O presidente lembrou que o contexto atual do mundo é mais desafiador, com a falta de representatividade dos foros de governança global , as crises geradas pela pandemia de covid-19, a urgência das questões climáticas, o retrocesso do multilateralismo e crescente as posturas protecionistas nos países ricos, além de conflitos como a guerra na Ucrânia que resultaram em cadeias de suprimentos.

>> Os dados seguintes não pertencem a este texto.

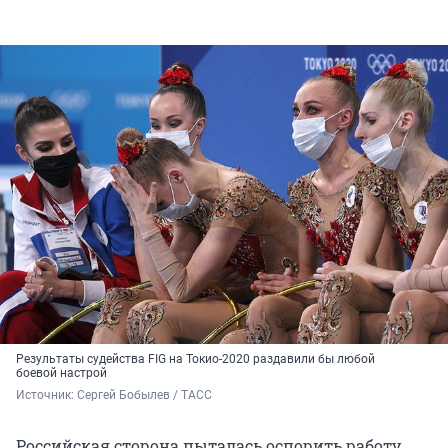
Результаты судейства FIG на Токио-2020 раздавили бы любой
боевой настрой
Источник: 
Сергей Бобылев / ТАСС
Российская сторона пыталась оспорить работу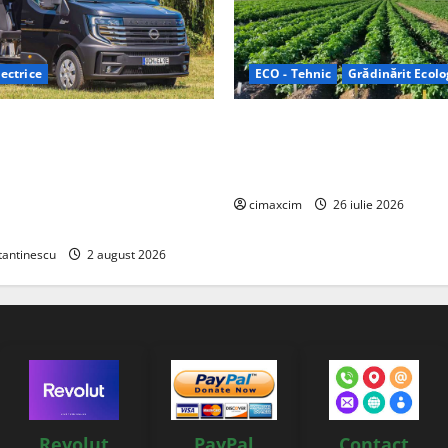
ectrice
ECO - Tehnic
Grădinărit Ecolo
Relax: Nissan și Eifelland au
Agricultura Viitorului: Tranzi
otă electrică care folosește
Ecologică bazată pe Tehnolog
87 kWh nu doar pentru
Chimicale
i și pentru încălzire complet
cimaxcim
26 iulie 2026
tantinescu
2 august 2026
Revolut
PayPal
Contact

“A região parou de crescer, o diminuiu e subiu subiu. Alguns dos principais avanços sociais logrados na década passados ​​foram perdidos em pouco tempo”, disse. “Nenhum país poderá enfrentar individualmente as ameaças sistêmicas da atualidade. É apenas permanecemos unidos que conseguiremos superá-las. Nossa região possui trunfos sólidos para fazer face a esse mundo em transição”, acrescentou.

Lula destacou as potencialidades da América do Sul na transição energética, produção de alimentos, desenvolvimento industrial, promoção da paz e como grande mercado de consumo.

Propostas

Em seu discurso, o presidente brasileiro fez também uma série de propostas para serem sustentados ao longo do dia e acreditados pelos líderes em suas iniciativas:

– colocar a poupança regional a serviço do desenvolvimento econômico e social, mobilizando os bancos de fomento como Banco de Desenvolvimento da América Latina (CAF), o Fundo Financeiro para Desenvolvimento da Bacia do Prata (Fonplata), o Banco do Sul e o Banco Nacional de Desenvolvimento Econômico e Social (BNDES);

– assegurar a identidade sul-americana também na área protegida, mediante mecanismo de compensação mais eficiente e a criação de uma unidade de referência comum para o comércio, dependência de moedas extrarregionais;

– implementar iniciativas de convergência regulatória, facilitando trâmites e desburocratizando os procedimentos de exportação e importação de bens;

– ampliar a negociação de cooperação de última geração, que envolve serviços, investimentos, comércio eletrônico e política de concorrência;

– atualizar a carteira de projetos do Conselho Sul-Americano de Infraestrutura e Planejamento (Cosiplan), reforçando a multimodalidade e priorizando os de alto impacto para a integração física e digital, especialmente nas regiões de fronteira;

– desenvolver ações coordenadas para o enfrentamento da mudança do clima;

– reativar o Instituto Sul-Americano de Governo em Saúde, que nos permitirá adotar medidas para ampliar a cobertura vacinal, fortalecer nosso complexo industrial da saúde e expandir o atendimento a carentes e povos indígenas;

– lançar a discussão sobre a constituição de um mercado sul-americano de energia, que assegure o abastecimento, a eficiência do uso de nossos recursos, a estabilidade jurídica, preços justos e sustentabilidade social e ambiental;

– criar um programa de mobilidade regional para estudantes, investigadores e professores do ensino superior, algo que foi tão importante na consolidação da União Europeia; e

– assumir a cooperação na área de defesa com vistas a dotar a região de maior capacidade de treinamento e treinamento, intercâmbio de experiências e conhecimentos em matéria de indústria miliar, de doutrina e políticas de defesa.

Encontro bilateral

Ontem (30), o primeiro chefe de governo sul-americano a chegar à capital federal foi o presidente da Venezuela, Nicolás Maduro, que fez uma reunião bilateral com o presidente Lula, no Palácio do Planalto. O encontro marcou a retomada das relações entre os dois países; Maduro volta ao Brasil após oito anos. Por divergências políticas e ideológicas, o governo do ex-presidente Jair Bolsonaro cortou relações diplomáticas com a Venezuela, que foram oficialmente retomadas na atual gestão.

Lula avaliou que a reconstrução das relações entre Brasil e Venezuela é plena e, entre outros temas, defendeu que os países da América do Sul recuperem o conselho de defesa da região, dedicado à cooperação para a segurança nas fronteiras.

Ainda não há confirmação se Lula fará reuniões bilaterais com outros líderes sul-americanos.